• **Page excerpt**

[Begin]

Vision 2030: Working Group 4 leads efforts towards integrated ocean management and a sustainable ocean economy


Vision 2030: Working Group 4 leads efforts towards integrated ocean management and a sustainable ocean economy

Vision 2030: Working Group 4 leads efforts towards integrated ocean management and a sustainable ocean economy 2560 1703 Ocean Decade

Beyond its functions of climate regulator and ecosystem support, the ocean plays a pivotal economic role for communities worldwide by facilitating over 90% of global trade. Through its Challenge 4: “Develop a sustainable and equitable ocean economy”, the United Nations Decade of Ocean Science for Sustainable Development 2021-2030 (the ‘Ocean Decade’) aims to harness this potential, offering solutions for an equitable and sustainable ocean economy amid changing environmental, social, and climate conditions.

According to the Trade and Environment Review 2023 of the United Nations Conference on Trade and Development (UNCTAD), the ocean economy is estimated to be worth between US$3-6 trillion per year. At stake are the livelihoods of over three billion individuals, predominantly in coastal developing nations, who rely on ocean-based industries for income, trade, and employment.

The Ocean Decade recognizes the crucial role of the ocean economy in fostering equitable prosperity and highlights the need for effectively protecting marine ecosystems for human well-being. Its Challenge 4 strives to advance informed and inclusive decision-making through ecosystem-based management approaches, such as Marine Spatial Planning (MSP). These approaches are intended to generate essential knowledge about ocean ecosystems, facilitate innovation, ensure the equitable distribution of information, technology, and economic benefits, and prioritize a healthy rights-based society.

As part of the Vision 2030 process launched by the Ocean Decade, Working Group 4 is formulating tailored and strategic objectives for Challenge 4. The Group is led by two expert co-chairs: Andrew Rhodes, Head of Mexico Public Affairs at iAlumbra, and Peter M. Haugan, Policy Director at the Institute of Marine Research in Norway.

[End]

• **Stored rows**

[Begin]

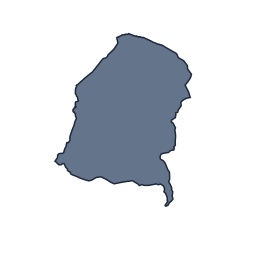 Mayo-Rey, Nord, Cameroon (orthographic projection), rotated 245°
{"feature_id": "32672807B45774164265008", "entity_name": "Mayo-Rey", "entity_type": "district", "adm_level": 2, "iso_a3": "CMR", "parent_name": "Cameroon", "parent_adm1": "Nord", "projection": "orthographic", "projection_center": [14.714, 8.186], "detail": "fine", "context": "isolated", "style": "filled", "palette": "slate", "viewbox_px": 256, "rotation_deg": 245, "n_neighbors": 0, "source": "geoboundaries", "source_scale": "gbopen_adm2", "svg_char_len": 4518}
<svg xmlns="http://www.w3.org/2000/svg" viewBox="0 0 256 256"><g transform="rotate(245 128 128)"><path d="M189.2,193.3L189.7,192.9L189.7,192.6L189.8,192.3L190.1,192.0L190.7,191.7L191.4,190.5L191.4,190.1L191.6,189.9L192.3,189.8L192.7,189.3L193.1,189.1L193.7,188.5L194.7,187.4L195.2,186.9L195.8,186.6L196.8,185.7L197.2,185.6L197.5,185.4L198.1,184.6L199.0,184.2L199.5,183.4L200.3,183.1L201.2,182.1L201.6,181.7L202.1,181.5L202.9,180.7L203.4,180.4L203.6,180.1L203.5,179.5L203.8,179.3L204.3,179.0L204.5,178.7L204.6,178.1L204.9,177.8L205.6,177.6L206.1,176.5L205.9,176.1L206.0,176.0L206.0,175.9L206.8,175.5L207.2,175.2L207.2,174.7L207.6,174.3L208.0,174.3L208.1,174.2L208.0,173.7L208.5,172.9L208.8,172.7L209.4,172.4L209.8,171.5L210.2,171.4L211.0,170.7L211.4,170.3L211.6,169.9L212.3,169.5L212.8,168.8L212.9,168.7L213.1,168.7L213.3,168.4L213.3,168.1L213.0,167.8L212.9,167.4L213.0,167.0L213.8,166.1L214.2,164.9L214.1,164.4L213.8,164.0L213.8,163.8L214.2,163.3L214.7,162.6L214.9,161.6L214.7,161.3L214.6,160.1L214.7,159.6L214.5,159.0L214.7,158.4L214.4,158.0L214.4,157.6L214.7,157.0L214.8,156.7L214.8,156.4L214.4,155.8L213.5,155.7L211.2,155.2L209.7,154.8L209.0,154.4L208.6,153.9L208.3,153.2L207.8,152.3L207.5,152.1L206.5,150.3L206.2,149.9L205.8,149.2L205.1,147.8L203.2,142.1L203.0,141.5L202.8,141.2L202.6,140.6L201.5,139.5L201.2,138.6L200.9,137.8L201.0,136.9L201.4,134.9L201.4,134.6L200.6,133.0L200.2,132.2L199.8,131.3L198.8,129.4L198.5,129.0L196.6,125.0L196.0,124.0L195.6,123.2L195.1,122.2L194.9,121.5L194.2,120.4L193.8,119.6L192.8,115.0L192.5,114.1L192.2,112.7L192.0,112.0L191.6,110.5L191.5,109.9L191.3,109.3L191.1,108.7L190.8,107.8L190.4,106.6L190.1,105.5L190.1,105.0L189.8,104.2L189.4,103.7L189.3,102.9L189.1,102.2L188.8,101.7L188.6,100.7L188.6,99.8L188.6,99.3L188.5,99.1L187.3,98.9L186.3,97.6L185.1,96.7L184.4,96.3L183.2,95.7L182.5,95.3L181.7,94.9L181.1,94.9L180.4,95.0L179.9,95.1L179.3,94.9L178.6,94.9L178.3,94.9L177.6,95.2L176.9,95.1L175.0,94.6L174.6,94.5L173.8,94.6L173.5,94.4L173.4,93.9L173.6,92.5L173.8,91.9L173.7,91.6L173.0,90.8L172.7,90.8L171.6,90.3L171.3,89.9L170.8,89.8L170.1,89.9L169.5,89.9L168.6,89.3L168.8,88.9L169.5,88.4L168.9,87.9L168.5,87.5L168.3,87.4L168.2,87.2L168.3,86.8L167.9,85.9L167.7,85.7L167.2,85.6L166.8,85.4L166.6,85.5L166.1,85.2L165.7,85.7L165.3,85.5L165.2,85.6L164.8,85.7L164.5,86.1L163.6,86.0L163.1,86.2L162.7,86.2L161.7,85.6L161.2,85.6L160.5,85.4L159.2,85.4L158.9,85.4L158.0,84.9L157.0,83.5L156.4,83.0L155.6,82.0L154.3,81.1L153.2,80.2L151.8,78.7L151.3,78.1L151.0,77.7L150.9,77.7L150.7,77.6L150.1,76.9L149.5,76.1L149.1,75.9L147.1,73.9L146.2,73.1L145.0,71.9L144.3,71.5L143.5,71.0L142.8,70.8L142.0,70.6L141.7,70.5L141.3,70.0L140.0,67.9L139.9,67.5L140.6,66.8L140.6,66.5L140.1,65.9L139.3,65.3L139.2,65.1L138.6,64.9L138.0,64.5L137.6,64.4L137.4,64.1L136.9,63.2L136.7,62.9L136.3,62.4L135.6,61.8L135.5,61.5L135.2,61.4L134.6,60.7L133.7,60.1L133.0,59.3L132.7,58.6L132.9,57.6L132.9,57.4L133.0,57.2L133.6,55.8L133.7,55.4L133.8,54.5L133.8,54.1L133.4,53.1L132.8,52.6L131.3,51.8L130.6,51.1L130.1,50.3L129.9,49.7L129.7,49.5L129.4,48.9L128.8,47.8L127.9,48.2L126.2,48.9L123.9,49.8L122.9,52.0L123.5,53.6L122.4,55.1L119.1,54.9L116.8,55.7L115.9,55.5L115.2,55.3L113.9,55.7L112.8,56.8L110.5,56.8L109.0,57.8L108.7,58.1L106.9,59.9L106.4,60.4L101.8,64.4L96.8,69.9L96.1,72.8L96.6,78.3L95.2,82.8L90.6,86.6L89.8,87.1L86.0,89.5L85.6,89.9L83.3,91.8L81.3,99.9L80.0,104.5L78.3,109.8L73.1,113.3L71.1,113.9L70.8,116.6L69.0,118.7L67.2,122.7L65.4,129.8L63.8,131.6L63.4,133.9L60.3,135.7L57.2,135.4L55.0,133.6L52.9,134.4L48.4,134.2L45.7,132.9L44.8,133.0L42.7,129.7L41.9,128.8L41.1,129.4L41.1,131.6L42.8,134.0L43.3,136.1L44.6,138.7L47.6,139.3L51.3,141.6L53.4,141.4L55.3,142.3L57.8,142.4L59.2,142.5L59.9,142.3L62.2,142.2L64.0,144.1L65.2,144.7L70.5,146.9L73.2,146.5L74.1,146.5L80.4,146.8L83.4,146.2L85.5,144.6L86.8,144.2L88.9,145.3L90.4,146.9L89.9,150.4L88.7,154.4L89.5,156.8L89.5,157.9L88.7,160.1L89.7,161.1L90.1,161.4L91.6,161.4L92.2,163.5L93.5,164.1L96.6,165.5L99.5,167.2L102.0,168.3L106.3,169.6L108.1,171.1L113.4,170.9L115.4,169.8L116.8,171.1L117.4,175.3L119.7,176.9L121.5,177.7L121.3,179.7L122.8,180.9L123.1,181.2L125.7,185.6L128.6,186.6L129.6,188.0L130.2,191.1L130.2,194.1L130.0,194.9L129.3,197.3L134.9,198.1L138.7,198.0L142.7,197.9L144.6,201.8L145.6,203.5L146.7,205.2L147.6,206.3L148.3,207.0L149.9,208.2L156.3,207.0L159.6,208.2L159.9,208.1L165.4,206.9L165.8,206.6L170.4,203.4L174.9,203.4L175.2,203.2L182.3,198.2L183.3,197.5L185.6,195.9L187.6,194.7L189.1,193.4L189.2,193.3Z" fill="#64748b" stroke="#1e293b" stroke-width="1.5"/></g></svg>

[End]
[Begin]

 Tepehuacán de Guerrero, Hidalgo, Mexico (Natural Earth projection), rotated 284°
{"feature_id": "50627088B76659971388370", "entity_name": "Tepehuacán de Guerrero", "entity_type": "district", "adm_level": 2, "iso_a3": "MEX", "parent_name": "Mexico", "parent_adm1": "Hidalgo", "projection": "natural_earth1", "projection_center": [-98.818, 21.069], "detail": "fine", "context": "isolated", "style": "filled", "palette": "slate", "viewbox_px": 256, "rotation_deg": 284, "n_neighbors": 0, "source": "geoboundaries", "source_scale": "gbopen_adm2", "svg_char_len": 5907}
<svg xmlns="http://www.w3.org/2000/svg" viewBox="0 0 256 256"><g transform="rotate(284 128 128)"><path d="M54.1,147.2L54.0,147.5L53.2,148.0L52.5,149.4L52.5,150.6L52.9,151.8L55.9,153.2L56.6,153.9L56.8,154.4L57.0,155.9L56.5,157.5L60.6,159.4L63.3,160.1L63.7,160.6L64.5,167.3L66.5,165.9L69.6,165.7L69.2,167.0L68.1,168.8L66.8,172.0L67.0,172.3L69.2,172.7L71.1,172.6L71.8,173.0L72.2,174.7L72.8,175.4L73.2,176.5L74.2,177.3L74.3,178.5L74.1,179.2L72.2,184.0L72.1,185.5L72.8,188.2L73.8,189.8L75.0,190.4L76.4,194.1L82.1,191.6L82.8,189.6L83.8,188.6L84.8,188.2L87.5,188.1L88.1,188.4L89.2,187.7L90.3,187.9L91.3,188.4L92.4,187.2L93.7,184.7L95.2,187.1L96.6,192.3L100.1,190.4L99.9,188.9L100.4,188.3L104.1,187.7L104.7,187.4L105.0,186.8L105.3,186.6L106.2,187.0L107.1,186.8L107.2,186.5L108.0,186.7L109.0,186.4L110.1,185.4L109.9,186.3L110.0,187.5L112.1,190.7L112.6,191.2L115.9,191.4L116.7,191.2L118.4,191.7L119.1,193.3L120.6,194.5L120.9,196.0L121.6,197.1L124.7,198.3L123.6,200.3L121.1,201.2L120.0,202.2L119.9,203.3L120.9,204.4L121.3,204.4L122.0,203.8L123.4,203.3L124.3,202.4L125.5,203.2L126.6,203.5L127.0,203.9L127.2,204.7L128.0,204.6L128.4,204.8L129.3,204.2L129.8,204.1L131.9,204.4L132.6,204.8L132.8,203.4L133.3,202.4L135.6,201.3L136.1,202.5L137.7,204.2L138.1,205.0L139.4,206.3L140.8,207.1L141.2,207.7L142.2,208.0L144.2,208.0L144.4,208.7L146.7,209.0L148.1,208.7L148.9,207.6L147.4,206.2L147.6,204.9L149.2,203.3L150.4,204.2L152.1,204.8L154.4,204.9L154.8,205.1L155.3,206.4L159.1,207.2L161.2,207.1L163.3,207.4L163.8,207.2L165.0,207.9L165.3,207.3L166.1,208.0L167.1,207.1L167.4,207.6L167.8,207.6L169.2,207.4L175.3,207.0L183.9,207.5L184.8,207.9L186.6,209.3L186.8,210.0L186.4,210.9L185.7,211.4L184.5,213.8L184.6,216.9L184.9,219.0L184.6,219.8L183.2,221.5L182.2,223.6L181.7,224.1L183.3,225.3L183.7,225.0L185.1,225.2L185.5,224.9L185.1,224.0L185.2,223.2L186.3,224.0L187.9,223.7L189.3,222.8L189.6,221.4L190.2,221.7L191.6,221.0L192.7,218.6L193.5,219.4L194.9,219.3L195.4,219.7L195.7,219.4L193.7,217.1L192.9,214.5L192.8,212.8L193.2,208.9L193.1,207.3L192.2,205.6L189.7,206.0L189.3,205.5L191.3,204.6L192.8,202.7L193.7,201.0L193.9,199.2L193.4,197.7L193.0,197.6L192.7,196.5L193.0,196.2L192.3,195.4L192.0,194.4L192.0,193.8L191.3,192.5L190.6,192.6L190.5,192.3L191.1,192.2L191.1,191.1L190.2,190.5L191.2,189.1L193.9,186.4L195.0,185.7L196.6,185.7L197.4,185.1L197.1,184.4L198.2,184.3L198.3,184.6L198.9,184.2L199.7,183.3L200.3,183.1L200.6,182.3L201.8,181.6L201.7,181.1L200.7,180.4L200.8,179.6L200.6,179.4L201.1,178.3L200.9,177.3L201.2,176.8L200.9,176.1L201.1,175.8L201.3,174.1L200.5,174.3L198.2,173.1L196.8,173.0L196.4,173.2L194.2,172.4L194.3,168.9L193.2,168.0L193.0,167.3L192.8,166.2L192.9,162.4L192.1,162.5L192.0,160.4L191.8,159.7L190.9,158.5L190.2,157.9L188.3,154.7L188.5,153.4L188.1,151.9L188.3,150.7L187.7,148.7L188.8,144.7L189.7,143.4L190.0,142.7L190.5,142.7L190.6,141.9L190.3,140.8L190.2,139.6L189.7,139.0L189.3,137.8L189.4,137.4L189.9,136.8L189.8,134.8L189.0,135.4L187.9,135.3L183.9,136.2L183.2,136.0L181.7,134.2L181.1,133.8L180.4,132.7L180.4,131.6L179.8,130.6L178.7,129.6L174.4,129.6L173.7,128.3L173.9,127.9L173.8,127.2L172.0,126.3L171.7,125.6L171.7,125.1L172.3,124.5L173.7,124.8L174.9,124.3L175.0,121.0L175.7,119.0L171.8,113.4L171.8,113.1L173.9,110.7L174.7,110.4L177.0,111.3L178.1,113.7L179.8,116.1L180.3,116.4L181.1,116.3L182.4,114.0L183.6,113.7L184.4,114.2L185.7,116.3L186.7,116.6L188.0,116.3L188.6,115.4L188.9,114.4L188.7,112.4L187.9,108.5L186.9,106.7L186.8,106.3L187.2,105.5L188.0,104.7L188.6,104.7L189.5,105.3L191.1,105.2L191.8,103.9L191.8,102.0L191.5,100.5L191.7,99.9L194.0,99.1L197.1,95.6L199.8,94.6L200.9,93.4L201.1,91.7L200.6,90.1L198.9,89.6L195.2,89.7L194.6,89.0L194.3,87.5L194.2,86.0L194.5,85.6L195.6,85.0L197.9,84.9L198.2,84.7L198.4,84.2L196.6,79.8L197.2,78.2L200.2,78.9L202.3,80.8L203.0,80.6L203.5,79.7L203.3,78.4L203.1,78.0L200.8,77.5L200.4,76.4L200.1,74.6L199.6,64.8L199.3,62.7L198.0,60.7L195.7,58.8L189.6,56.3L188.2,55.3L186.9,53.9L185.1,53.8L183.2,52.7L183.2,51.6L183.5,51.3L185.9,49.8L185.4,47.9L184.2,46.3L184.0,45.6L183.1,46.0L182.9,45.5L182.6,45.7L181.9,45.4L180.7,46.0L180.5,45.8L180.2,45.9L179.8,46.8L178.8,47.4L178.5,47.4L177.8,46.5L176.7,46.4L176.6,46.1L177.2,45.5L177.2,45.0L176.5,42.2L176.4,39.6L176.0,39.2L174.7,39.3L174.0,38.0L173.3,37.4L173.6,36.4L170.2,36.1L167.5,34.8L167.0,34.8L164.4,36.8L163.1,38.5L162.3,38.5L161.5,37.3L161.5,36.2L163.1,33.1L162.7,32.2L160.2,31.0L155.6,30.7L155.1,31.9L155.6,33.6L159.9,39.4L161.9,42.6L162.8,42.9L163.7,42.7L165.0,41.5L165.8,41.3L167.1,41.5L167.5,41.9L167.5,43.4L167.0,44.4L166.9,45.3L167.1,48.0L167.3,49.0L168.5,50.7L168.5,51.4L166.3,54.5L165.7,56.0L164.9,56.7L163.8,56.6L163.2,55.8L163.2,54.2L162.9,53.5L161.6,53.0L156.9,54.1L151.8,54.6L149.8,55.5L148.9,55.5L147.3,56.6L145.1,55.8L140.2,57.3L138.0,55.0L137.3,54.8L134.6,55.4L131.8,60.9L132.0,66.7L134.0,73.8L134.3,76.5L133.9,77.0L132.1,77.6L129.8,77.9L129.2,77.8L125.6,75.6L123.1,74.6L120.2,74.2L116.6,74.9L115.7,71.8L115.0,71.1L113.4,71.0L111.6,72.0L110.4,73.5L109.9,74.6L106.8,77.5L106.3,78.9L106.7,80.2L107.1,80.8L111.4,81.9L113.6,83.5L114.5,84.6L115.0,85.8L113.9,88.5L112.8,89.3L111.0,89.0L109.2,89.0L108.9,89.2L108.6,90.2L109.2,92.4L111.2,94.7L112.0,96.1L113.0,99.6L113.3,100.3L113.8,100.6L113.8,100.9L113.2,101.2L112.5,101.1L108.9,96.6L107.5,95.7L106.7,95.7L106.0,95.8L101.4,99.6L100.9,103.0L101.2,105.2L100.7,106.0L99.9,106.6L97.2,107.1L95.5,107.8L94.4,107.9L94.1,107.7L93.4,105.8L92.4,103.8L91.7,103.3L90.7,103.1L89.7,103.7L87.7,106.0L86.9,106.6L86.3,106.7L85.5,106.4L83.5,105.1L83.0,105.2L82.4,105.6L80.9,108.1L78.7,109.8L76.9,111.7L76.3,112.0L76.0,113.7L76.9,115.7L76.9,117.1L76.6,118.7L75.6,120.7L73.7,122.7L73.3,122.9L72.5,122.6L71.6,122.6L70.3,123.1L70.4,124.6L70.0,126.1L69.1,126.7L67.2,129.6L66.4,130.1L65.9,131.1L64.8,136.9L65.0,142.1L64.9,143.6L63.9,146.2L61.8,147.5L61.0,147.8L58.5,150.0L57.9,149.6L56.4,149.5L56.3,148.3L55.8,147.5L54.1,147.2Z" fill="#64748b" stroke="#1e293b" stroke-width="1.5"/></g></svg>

[End]
[Begin]

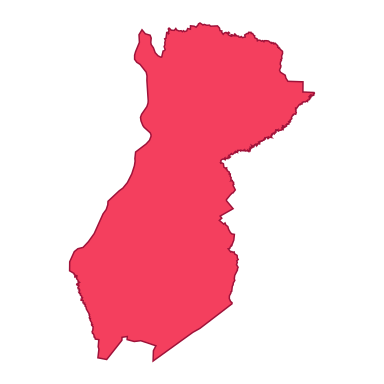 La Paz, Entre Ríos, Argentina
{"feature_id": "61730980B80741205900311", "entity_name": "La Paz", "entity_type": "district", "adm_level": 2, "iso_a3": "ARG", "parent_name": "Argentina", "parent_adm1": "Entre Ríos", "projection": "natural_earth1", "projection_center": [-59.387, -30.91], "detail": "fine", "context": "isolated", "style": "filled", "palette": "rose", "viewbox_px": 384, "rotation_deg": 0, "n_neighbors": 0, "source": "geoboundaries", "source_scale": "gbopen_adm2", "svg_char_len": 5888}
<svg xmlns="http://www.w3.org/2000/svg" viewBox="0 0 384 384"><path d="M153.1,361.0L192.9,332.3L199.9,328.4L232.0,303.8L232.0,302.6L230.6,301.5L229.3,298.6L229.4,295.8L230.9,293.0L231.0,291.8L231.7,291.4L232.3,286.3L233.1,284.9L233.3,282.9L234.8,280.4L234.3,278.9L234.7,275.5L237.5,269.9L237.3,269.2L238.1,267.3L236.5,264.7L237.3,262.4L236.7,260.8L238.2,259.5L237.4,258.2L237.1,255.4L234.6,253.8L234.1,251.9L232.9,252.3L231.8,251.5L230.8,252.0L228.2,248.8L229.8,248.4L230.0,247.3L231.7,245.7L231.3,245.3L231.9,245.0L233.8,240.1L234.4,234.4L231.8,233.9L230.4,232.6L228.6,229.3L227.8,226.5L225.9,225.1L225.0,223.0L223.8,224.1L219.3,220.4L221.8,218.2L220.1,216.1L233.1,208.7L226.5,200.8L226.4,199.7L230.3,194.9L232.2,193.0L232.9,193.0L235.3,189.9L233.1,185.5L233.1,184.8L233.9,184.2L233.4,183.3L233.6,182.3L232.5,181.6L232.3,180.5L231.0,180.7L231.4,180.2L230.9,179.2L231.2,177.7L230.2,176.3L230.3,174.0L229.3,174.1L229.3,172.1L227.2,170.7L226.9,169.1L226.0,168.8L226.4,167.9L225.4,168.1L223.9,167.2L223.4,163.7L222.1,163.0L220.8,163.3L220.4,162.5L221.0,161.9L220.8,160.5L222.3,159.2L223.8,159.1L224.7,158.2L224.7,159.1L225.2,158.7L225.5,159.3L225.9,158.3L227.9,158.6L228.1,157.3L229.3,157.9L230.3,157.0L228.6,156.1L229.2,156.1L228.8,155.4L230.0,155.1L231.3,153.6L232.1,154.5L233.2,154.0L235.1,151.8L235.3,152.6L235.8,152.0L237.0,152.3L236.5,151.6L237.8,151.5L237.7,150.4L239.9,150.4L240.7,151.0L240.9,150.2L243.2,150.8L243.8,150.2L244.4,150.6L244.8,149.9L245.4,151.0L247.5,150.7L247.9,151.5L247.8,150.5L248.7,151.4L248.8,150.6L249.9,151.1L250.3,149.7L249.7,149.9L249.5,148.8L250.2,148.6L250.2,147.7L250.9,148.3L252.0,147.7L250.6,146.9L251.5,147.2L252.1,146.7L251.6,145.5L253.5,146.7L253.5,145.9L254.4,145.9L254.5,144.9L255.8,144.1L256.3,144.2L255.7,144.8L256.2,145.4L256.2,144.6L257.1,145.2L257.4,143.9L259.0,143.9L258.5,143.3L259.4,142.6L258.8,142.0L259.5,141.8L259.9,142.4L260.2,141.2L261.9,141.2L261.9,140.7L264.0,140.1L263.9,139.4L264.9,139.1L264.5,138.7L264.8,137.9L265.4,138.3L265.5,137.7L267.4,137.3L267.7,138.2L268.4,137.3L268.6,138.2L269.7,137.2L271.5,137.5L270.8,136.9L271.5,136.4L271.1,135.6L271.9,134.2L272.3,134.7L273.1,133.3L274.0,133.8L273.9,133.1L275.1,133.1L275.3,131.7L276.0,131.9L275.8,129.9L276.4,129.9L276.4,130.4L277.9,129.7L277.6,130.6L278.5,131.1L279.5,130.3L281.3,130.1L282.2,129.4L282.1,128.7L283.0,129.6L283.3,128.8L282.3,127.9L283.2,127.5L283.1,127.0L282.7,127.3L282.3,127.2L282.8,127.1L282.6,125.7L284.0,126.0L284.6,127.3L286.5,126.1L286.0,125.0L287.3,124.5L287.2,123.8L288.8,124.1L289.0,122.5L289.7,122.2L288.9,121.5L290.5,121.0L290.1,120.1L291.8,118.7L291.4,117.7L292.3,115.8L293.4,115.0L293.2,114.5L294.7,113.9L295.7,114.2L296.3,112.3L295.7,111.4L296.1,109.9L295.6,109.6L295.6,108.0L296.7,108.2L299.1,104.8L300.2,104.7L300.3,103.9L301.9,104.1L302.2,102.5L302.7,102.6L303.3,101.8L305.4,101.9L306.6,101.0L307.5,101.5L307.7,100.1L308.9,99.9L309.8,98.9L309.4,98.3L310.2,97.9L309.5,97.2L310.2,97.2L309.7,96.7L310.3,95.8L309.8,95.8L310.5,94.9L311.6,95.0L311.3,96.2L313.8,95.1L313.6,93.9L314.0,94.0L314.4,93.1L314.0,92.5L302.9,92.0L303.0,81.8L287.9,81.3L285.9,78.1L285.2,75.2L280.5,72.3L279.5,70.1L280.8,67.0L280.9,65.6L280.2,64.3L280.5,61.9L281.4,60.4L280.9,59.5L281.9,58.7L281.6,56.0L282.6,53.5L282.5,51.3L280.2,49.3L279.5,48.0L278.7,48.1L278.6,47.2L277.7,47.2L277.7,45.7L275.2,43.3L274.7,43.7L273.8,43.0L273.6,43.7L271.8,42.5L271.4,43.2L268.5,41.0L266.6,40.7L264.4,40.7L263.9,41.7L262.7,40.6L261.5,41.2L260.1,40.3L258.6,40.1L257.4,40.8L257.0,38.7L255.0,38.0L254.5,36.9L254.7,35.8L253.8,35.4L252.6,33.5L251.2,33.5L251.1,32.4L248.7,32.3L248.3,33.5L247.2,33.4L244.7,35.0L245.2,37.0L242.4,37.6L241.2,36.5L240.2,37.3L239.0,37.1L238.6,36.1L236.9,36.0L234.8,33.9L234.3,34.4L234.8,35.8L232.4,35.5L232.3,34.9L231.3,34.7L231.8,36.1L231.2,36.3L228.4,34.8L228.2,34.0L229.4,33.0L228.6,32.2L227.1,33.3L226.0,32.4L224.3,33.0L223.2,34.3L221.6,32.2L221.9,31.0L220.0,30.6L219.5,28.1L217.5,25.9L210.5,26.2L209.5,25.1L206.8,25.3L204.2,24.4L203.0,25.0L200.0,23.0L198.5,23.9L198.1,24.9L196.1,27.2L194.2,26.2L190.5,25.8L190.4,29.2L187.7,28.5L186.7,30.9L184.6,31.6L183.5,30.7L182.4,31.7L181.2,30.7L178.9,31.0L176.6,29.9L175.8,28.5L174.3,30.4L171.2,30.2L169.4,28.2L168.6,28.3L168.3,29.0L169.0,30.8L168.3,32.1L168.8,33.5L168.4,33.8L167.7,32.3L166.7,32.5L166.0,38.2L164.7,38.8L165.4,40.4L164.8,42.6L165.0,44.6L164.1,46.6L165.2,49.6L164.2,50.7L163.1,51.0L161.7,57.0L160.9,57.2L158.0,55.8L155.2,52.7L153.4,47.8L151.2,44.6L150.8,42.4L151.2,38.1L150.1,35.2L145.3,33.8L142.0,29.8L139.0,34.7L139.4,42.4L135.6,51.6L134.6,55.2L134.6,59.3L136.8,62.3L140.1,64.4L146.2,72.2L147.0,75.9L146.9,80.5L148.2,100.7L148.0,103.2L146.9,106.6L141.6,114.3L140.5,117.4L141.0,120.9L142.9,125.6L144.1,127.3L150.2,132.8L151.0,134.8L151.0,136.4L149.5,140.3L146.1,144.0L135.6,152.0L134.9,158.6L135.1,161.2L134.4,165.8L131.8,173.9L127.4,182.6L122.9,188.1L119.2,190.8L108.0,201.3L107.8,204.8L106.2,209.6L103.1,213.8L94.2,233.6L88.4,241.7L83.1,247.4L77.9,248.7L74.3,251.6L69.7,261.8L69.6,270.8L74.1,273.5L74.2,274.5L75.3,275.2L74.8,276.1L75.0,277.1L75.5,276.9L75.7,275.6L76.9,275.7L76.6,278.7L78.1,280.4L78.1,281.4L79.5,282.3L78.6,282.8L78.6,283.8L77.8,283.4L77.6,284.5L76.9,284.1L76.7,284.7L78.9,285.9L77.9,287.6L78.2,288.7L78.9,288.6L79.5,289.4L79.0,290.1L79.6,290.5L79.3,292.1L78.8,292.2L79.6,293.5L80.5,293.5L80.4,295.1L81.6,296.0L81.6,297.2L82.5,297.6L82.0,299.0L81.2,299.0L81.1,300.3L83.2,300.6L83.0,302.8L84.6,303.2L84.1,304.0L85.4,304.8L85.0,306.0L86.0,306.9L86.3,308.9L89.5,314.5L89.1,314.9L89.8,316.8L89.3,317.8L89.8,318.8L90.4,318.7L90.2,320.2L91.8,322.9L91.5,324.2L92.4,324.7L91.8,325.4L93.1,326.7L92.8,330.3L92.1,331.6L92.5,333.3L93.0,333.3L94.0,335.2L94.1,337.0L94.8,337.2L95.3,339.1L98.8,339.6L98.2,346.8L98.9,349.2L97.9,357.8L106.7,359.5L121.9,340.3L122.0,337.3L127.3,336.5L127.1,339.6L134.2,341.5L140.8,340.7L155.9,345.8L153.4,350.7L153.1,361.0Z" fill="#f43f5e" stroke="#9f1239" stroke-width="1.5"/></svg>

[End]

• **Stated task**
In the Ocean Decade text, rewrite the stretch from "As part of the" through "Research in Norway.", substituting "co-leads" for "co-chairs".

• **Answer for the task**
As part of the Vision 2030 process launched by the Ocean Decade, Working Group 4 is formulating tailored and strategic objectives for Challenge 4. The Group is led by two expert co-leads: Andrew Rhodes, Head of Mexico Public Affairs at iAlumbra, and Peter M. Haugan, Policy Director at the Institute of Marine Research in Norway.